#### [Work order]
Print each record exactly, with no word added or removed.

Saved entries
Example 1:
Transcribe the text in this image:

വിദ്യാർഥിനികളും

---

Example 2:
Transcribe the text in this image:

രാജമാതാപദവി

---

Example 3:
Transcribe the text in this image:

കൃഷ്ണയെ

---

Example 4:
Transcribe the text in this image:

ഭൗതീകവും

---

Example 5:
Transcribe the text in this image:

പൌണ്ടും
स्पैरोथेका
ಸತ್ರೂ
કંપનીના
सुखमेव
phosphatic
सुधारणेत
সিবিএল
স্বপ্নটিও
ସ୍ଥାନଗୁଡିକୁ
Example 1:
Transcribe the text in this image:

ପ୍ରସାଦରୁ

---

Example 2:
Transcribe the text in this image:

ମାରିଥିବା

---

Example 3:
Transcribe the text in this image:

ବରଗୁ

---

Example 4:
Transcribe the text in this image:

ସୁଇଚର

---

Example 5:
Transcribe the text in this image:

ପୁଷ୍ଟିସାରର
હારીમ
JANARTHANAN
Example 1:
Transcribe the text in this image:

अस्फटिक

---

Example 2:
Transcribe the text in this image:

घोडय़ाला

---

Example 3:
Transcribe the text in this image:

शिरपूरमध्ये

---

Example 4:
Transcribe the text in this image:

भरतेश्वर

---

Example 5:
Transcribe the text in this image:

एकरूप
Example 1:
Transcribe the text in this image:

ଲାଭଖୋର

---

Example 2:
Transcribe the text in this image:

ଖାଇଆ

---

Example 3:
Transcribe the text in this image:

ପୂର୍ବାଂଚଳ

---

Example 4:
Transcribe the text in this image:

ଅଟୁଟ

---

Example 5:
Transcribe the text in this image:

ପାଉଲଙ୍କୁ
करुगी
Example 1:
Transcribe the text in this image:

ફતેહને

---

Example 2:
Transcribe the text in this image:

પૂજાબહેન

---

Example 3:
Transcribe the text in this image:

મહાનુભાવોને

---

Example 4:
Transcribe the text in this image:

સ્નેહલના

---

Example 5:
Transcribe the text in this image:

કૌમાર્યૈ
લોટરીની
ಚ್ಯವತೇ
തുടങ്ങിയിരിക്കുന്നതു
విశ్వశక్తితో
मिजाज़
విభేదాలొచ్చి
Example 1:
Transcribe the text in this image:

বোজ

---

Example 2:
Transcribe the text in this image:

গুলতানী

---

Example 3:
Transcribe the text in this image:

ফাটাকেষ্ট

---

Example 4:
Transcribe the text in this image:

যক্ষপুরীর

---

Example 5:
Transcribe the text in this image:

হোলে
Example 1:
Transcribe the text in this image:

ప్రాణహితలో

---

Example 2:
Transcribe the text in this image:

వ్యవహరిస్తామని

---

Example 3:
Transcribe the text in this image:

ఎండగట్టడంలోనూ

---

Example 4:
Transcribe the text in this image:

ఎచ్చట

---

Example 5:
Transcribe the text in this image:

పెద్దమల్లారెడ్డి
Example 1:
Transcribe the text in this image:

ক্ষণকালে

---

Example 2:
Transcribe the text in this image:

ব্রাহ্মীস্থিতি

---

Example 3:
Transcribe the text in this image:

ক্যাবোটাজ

#### [Your response]
Example 1:
Transcribe the text in this image:

വിദ്യാർഥിനികളും

---

Example 2:
Transcribe the text in this image:

രാജമാതാപദവി

---

Example 3:
Transcribe the text in this image:

കൃഷ്ണയെ

---

Example 4:
Transcribe the text in this image:

ഭൗതീകവും

---

Example 5:
Transcribe the text in this image:

പൌണ്ടും
स्पैरोथेका
ಸತ್ರೂ
કંપનીના
सुखमेव
phosphatic
सुधारणेत
সিবিএল
স্বপ্নটিও
ସ୍ଥାନଗୁଡିକୁ
Example 1:
Transcribe the text in this image:

ପ୍ରସାଦରୁ

---

Example 2:
Transcribe the text in this image:

ମାରିଥିବା

---

Example 3:
Transcribe the text in this image:

ବରଗୁ

---

Example 4:
Transcribe the text in this image:

ସୁଇଚର

---

Example 5:
Transcribe the text in this image:

ପୁଷ୍ଟିସାରର
હારીમ
JANARTHANAN
Example 1:
Transcribe the text in this image:

अस्फटिक

---

Example 2:
Transcribe the text in this image:

घोडय़ाला

---

Example 3:
Transcribe the text in this image:

शिरपूरमध्ये

---

Example 4:
Transcribe the text in this image:

भरतेश्वर

---

Example 5:
Transcribe the text in this image:

एकरूप
Example 1:
Transcribe the text in this image:

ଲାଭଖୋର

---

Example 2:
Transcribe the text in this image:

ଖାଇଆ

---

Example 3:
Transcribe the text in this image:

ପୂର୍ବାଂଚଳ

---

Example 4:
Transcribe the text in this image:

ଅଟୁଟ

---

Example 5:
Transcribe the text in this image:

ପାଉଲଙ୍କୁ
करुगी
Example 1:
Transcribe the text in this image:

ફતેહને

---

Example 2:
Transcribe the text in this image:

પૂજાબહેન

---

Example 3:
Transcribe the text in this image:

મહાનુભાવોને

---

Example 4:
Transcribe the text in this image:

સ્નેહલના

---

Example 5:
Transcribe the text in this image:

કૌમાર્યૈ
લોટરીની
ಚ್ಯವತೇ
തുടങ്ങിയിരിക്കുന്നതു
విశ్వశక్తితో
मिजाज़
విభేదాలొచ్చి
Example 1:
Transcribe the text in this image:

বোজ

---

Example 2:
Transcribe the text in this image:

গুলতানী

---

Example 3:
Transcribe the text in this image:

ফাটাকেষ্ট

---

Example 4:
Transcribe the text in this image:

যক্ষপুরীর

---

Example 5:
Transcribe the text in this image:

হোলে
Example 1:
Transcribe the text in this image:

ప్రాణహితలో

---

Example 2:
Transcribe the text in this image:

వ్యవహరిస్తామని

---

Example 3:
Transcribe the text in this image:

ఎండగట్టడంలోనూ

---

Example 4:
Transcribe the text in this image:

ఎచ్చట

---

Example 5:
Transcribe the text in this image:

పెద్దమల్లారెడ్డి
Example 1:
Transcribe the text in this image:

ক্ষণকালে

---

Example 2:
Transcribe the text in this image:

ব্রাহ্মীস্থিতি

---

Example 3:
Transcribe the text in this image:

ক্যাবোটাজ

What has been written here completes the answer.